RECORDS FOR THIS TASK: Begin
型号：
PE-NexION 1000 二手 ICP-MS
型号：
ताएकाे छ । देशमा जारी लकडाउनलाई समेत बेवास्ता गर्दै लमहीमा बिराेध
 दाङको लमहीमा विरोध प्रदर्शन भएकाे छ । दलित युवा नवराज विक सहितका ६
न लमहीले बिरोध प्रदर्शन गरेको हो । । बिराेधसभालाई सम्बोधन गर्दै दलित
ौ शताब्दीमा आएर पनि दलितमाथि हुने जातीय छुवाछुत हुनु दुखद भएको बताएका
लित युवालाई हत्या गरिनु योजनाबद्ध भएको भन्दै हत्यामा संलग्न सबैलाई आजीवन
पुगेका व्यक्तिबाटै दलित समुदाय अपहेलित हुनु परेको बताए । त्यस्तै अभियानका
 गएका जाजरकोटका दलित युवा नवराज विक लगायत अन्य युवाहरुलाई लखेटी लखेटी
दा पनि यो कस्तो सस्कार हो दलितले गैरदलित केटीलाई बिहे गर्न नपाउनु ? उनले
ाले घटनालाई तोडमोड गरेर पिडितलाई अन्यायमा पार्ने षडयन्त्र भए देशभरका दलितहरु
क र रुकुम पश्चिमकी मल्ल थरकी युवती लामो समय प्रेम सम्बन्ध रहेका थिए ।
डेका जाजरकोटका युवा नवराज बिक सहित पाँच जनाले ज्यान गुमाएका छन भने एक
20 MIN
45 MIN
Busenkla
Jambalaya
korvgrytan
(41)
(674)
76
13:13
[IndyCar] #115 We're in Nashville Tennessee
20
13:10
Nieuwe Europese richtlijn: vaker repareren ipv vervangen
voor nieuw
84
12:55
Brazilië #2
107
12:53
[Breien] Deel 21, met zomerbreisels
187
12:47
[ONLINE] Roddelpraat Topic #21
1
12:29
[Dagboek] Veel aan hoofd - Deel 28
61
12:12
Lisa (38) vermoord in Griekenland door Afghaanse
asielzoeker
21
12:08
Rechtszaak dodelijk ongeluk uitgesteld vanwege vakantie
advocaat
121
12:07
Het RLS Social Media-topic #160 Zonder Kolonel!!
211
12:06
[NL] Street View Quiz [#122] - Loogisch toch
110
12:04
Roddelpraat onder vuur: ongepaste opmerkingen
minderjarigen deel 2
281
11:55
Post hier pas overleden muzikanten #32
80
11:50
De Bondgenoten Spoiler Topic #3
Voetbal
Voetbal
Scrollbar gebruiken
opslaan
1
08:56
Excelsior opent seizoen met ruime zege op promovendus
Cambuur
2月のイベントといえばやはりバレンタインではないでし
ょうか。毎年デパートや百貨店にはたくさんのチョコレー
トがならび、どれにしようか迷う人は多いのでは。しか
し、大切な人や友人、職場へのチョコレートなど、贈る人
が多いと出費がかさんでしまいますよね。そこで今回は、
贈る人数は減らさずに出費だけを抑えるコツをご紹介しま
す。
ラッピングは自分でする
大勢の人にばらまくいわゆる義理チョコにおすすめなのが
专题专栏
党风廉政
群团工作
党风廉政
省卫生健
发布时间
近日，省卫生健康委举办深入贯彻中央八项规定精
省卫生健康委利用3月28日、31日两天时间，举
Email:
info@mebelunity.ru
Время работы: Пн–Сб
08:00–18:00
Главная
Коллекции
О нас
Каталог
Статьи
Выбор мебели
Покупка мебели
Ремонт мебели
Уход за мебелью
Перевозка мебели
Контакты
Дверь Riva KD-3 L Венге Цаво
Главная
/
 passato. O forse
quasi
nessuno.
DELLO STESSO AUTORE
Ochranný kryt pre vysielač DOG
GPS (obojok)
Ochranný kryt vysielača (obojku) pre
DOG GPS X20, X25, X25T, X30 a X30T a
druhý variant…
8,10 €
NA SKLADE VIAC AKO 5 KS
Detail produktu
RECORDS FOR THIS TASK: End
■ TASK TO CARRY OUT
Going through the data, count each line where the word "Roddelpraat" appears, and state only the total.

■ SOLUTION
2